WHAT YOU NEED TO DO » Return the stretch from the start of the records through the line containing "re metaphysical and driven by female", copied line for line with no changes.

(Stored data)
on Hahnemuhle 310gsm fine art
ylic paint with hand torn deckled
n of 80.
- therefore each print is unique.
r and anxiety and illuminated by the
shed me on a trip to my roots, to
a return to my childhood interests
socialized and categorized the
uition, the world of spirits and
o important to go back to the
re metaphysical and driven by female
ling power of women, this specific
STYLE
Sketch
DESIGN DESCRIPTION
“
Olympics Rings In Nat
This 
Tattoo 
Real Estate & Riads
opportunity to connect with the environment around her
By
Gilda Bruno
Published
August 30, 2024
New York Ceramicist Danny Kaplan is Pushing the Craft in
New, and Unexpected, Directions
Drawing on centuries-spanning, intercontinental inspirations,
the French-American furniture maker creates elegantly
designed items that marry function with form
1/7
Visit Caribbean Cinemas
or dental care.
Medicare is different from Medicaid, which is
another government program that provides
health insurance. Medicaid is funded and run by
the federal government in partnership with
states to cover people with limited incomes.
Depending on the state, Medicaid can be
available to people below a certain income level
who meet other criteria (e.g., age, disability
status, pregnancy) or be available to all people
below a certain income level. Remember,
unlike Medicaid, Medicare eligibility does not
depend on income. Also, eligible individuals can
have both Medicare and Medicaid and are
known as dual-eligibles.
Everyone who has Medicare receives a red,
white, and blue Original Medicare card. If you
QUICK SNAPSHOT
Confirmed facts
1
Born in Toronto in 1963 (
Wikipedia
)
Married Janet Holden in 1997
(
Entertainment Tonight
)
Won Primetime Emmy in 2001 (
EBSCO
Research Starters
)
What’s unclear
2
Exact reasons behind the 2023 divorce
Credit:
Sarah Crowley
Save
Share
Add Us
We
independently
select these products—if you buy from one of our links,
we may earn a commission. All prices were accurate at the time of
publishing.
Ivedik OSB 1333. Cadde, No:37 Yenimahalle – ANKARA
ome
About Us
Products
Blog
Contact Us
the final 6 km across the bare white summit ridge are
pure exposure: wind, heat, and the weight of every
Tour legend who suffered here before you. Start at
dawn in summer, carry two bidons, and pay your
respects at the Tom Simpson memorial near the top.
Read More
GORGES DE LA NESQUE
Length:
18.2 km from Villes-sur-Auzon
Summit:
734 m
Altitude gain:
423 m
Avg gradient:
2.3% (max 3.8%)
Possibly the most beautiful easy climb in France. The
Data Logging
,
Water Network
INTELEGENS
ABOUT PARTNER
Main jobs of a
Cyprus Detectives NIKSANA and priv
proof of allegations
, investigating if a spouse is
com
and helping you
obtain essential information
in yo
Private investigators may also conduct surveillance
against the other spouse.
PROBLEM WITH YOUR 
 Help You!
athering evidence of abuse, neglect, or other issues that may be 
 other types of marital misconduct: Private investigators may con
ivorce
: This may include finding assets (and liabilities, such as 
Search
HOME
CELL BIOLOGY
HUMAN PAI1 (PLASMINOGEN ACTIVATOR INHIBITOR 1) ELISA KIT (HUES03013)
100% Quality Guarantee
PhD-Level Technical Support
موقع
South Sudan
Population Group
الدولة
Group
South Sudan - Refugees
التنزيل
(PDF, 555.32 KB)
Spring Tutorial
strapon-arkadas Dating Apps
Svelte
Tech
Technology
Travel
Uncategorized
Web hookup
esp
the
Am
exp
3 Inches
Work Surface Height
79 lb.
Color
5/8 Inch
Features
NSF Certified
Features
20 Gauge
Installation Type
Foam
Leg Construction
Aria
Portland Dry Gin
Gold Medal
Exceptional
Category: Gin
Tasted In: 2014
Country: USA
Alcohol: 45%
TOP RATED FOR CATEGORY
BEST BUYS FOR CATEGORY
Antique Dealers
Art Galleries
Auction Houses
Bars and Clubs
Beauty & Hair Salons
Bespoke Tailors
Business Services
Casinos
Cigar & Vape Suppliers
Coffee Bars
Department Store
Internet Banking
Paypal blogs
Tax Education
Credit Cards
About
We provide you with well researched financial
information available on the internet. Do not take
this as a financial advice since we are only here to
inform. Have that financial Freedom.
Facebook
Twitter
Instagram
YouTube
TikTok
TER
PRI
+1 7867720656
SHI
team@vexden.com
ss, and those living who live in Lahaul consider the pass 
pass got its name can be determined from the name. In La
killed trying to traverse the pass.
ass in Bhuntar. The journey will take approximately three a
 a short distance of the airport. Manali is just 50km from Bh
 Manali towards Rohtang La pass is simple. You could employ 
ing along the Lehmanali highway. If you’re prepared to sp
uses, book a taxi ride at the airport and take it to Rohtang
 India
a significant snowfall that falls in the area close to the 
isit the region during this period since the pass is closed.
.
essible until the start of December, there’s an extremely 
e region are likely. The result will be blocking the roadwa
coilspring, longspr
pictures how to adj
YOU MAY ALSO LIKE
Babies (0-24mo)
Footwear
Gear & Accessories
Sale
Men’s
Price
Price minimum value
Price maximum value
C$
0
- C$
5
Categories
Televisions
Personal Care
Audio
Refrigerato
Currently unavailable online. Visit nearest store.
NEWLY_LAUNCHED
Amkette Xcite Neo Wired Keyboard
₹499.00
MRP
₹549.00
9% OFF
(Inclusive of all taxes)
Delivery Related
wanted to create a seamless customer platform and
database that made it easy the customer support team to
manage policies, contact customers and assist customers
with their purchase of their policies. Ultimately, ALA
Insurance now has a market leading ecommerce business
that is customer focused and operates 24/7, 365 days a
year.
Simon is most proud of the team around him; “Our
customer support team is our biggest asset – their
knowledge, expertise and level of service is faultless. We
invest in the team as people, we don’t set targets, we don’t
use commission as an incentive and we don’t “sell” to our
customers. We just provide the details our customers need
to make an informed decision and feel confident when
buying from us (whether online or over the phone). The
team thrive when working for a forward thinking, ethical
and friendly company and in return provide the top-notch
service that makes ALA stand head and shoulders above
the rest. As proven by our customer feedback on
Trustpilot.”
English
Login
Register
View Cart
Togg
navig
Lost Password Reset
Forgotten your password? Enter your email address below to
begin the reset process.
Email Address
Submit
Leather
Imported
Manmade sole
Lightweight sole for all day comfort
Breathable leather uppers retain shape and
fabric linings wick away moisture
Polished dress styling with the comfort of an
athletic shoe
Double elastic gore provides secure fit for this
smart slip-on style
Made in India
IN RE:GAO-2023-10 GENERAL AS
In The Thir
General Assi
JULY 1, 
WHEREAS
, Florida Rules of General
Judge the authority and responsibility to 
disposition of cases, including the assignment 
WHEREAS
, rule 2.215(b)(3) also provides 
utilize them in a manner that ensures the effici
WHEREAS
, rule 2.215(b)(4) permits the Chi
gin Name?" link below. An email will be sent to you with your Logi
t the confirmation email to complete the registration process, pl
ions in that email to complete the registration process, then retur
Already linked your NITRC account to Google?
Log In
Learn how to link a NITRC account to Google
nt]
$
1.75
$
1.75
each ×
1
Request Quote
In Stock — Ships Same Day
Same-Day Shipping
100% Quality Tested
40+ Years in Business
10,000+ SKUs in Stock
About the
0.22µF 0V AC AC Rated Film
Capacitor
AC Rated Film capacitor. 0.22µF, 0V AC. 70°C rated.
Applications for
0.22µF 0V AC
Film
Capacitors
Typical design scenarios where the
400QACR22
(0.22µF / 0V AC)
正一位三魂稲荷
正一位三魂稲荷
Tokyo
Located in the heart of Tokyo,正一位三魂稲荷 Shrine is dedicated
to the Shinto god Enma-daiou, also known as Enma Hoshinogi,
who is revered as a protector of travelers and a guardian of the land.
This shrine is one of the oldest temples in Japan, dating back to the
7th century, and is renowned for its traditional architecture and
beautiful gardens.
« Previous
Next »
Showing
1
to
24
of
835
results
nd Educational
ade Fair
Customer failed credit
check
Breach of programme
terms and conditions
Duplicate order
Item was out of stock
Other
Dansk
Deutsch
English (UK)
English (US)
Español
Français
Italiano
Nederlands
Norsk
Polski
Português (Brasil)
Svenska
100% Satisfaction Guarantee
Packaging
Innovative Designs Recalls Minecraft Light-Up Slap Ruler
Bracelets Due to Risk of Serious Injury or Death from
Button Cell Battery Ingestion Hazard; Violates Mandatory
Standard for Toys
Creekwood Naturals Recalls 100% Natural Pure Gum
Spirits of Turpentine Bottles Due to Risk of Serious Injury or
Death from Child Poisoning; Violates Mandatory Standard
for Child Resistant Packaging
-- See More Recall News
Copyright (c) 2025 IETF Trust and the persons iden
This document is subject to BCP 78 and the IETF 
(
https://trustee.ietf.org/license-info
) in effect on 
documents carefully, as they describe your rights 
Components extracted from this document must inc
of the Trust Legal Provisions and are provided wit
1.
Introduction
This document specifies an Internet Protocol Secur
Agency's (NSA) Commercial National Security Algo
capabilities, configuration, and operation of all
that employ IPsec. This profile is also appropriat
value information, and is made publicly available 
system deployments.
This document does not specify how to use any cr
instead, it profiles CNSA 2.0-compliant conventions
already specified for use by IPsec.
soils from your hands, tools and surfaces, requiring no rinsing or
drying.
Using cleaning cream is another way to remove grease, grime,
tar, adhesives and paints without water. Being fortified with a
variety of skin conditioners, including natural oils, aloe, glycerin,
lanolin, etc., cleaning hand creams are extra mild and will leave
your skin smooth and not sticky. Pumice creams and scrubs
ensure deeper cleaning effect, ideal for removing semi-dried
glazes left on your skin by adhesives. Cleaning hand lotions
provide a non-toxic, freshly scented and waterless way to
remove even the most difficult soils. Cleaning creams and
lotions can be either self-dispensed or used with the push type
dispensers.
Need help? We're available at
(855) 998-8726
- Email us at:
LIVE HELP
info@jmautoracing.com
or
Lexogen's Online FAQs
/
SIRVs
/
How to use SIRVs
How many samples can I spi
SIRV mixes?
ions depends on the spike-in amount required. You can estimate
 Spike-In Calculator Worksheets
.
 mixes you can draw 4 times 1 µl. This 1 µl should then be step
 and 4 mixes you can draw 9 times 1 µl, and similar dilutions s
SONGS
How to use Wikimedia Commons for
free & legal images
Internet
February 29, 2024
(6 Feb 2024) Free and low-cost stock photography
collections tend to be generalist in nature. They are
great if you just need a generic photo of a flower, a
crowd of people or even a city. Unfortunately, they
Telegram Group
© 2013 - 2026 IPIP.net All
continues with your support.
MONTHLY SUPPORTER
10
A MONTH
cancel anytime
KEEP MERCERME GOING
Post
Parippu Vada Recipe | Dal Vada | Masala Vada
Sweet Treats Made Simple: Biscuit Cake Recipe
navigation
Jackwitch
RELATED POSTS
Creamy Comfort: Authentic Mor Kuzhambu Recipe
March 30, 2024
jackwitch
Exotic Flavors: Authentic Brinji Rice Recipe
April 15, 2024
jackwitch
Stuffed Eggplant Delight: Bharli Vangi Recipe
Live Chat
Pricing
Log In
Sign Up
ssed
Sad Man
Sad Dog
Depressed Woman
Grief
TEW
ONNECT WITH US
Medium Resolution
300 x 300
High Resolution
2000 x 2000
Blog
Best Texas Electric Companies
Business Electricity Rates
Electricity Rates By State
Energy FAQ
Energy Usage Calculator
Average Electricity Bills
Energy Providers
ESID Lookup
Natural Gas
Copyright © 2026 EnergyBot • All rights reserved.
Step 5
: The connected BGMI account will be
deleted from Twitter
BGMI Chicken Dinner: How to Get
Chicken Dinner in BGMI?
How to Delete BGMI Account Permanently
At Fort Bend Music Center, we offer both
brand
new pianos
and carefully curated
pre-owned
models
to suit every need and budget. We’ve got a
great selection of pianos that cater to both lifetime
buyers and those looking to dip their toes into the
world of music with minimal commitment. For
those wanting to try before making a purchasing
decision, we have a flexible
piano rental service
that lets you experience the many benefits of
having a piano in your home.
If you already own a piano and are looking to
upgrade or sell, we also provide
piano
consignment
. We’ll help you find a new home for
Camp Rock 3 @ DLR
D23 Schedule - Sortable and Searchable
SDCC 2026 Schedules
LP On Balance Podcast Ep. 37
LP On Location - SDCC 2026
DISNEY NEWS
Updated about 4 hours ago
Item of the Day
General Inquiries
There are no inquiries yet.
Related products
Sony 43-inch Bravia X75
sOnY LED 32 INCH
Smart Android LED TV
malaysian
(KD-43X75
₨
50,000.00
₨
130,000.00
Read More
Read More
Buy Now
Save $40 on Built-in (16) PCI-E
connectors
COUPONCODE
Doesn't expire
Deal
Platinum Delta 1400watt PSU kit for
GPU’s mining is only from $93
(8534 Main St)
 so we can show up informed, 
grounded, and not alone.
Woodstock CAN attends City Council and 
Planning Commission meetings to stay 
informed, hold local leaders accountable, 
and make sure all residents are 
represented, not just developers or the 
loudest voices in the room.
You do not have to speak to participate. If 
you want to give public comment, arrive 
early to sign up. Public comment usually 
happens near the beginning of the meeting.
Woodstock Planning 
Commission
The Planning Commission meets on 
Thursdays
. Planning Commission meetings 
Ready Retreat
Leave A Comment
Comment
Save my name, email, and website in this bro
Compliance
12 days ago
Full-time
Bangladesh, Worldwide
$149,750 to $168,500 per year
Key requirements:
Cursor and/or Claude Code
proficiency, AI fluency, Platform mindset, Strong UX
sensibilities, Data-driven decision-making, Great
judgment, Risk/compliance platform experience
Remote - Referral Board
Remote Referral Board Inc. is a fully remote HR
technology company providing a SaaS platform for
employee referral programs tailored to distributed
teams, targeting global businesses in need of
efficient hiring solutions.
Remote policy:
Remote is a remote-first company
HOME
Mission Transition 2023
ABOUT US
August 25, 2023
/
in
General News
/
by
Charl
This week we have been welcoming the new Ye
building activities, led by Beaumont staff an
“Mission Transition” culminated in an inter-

FINISHED TASK »
on Hahnemuhle 310gsm fine art
ylic paint with hand torn deckled
n of 80.
- therefore each print is unique.
r and anxiety and illuminated by the
shed me on a trip to my roots, to
a return to my childhood interests
socialized and categorized the
uition, the world of spirits and
o important to go back to the
re metaphysical and driven by female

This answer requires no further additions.